Voice of the Industry

Moneyhub`s insights on how to leverage data to win in the attention economy

Wednesday 8 February 2023 09:30 CET | Editor: Oana Ifrim | Voice of the industry

Vaughan Jenkins, Business Development Director at Moneyhub, shares key insights on how to leverage data to win trust and relevance in the attention economy.


The recent publication of Open Banking Excellence’s ‘Open Finance Index’ reflects a trend to look beyond Open Banking (and payments in particular) to the wider advantages of Open Finance and Open Data.  In fact, Open Finance predates Open Banking as a mandated change in the UK market.  Screen scraping technology has long been used for bank account aggregation in the US, even if widely regarded as being less satisfactory than APIs for customer data sharing. An Open Finance platform like Moneyhub, which stemmed from holistic financial planning rather than just payments, has already put financial wellbeing-focused clients well ahead of traditional financial services peers.

Whilst many large UK financial institutions shun screen scraping, they don’t publish APIs of their own.  Until required to do so, there is resistance to asymmetrical data sharing, with a belief that this would see shareholder value drain away to competitors.  A lack of reciprocity in sharing data is in fact delaying the realisation of the benefits of Open or Smart Data, which have been outlined in the UK’s Industrial Strategy through to the FCA’s Open Finance consultation.

There are calls for financial institutions outside of the CMA9 to be made to do more on adopting standards and offering up what is after all the consumers’ data.  The UK Data Protection and Digital Information Bill, now progressing through Parliament, offers a vehicle for more compulsion and paves the way for regulations impacting data access and governance beyond personal data – including requirements for “data holders” to make “customer data” and “business data” available to customers or third parties. Third parties may include competitors and non-financial organisations. This may be underpinned by a new Information Commission which will both police the market and have a remit to promote innovation (as the FCA does already).

But between myopic concerns over publishing APIs and waiting for Government-led enforcement, financial services firms have good reason to up their game on implementing Open Finance technology, and none more so than the Consumer Duty regulations coming into force this summer.  Sadly, the FCA didn’t join up its consultation on Open Finance with the Consumer Duty rules but the focus on outcomes and concerns about affordability, suitability, vulnerability, and the avoidance of foreseeable harm almost demand an Open Finance platform solution. Whilst some firms are simply seeing this as a Compliance exercise and are dusting off the old Treating Customers Fairly playbooks, others are seeing that a revised data strategy based on insights and outcomes will be a powerful source of competitive advantage.  Being relevant and useful to the customer, by leveraging data is how to win in an attention economy.  Achieving customer primacy (being ‘above the API’ - or being the consumer of data rather than the consumed) certainly requires personalisation to stand out; immediacy to be prioritised and accompanied by interpretation - support and guidance to help customers make sense of and give context to data.

•••••

JOB A:
Answer these questions about the article on Open Finance:
(i) What is Vaughan Jenkins's role at Moneyhub?
(ii) In which country has screen scraping long been used for bank account aggregation?
(iii) Which regulations does the article say come into force this summer?
The article and the rows that follow it are unrelated to each other.

•••••

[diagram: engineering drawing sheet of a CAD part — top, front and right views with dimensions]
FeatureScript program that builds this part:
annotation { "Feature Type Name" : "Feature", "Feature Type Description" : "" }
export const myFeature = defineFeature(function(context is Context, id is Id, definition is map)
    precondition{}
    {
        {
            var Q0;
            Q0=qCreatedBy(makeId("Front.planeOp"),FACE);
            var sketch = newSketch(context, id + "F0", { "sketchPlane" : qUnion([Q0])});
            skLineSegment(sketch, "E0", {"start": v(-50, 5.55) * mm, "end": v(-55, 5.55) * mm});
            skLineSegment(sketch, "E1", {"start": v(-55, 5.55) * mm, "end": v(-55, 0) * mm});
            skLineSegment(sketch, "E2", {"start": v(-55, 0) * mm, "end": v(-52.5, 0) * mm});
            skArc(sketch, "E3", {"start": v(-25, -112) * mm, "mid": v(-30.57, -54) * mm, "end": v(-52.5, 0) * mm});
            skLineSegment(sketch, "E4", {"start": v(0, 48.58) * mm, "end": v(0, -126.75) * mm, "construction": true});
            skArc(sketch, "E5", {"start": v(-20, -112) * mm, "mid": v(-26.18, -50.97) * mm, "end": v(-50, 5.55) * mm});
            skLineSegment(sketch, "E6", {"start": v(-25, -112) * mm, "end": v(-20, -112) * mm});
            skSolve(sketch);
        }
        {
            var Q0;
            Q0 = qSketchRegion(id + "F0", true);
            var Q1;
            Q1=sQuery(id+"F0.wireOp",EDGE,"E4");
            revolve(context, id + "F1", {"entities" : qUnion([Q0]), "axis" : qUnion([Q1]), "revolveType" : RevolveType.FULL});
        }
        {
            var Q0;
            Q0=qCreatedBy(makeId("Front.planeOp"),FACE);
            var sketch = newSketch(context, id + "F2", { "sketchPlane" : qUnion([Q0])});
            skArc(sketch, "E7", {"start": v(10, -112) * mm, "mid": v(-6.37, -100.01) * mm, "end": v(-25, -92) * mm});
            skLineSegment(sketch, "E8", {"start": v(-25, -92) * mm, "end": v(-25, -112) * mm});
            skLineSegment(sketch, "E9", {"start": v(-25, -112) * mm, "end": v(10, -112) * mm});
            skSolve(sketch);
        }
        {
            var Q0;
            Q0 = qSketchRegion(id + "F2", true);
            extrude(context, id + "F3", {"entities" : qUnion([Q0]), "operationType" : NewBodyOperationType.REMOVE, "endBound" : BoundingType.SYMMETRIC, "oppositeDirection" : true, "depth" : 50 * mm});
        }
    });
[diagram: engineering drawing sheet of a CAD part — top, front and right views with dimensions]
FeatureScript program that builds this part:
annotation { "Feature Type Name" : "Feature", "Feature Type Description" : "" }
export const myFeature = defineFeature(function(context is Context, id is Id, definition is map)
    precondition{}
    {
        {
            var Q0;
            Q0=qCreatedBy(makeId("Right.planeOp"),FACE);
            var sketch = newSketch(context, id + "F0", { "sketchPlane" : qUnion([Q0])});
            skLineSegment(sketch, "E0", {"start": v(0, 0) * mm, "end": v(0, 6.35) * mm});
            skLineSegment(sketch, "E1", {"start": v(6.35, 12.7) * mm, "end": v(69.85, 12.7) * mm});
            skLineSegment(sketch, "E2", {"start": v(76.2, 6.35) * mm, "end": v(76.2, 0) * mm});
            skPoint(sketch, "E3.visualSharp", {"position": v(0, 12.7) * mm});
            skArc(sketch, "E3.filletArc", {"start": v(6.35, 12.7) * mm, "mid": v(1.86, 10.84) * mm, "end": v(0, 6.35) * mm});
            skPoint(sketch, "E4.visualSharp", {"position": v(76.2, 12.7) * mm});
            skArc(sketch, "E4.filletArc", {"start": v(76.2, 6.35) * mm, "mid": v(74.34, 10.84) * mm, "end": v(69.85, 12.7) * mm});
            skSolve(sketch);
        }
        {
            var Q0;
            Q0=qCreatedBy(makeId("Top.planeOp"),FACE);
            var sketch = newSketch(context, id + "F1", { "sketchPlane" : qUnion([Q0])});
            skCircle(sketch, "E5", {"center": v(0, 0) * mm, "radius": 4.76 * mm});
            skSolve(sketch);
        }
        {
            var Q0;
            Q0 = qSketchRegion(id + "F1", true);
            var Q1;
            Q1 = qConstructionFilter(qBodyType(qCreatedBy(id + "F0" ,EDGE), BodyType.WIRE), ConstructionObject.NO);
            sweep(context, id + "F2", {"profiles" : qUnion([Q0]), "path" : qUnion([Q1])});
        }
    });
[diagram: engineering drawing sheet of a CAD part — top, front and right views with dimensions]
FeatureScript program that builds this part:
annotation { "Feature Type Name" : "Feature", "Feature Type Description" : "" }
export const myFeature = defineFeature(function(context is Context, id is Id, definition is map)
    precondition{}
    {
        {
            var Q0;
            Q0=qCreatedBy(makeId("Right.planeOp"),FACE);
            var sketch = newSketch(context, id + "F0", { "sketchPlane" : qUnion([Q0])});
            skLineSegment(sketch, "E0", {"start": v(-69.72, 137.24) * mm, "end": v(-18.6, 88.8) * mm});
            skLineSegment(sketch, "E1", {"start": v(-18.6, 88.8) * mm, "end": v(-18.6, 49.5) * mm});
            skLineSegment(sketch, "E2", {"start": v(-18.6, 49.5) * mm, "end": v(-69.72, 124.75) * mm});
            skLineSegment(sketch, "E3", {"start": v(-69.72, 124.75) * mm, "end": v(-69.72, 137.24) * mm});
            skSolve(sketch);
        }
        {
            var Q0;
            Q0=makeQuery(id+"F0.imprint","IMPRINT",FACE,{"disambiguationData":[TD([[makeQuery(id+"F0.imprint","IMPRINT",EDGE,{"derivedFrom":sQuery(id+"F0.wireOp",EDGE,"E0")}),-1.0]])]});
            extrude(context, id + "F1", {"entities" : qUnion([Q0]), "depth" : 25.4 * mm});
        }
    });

•••••

JOB B:
Reproduce the rows from their first line through the line holding "v(-30.57, -54) *", inclusive.

WORKED ANSWER A:
(i) Business Development Director
(ii) The US
(iii) The Consumer Duty regulations

WORKED ANSWER B:
[diagram: engineering drawing sheet of a CAD part — top, front and right views with dimensions]
FeatureScript program that builds this part:
annotation { "Feature Type Name" : "Feature", "Feature Type Description" : "" }
export const myFeature = defineFeature(function(context is Context, id is Id, definition is map)
    precondition{}
    {
        {
            var Q0;
            Q0=qCreatedBy(makeId("Front.planeOp"),FACE);
            var sketch = newSketch(context, id + "F0", { "sketchPlane" : qUnion([Q0])});
            skLineSegment(sketch, "E0", {"start": v(-50, 5.55) * mm, "end": v(-55, 5.55) * mm});
            skLineSegment(sketch, "E1", {"start": v(-55, 5.55) * mm, "end": v(-55, 0) * mm});
            skLineSegment(sketch, "E2", {"start": v(-55, 0) * mm, "end": v(-52.5, 0) * mm});
            skArc(sketch, "E3", {"start": v(-25, -112) * mm, "mid": v(-30.57, -54) * mm, "end": v(-52.5, 0) * mm});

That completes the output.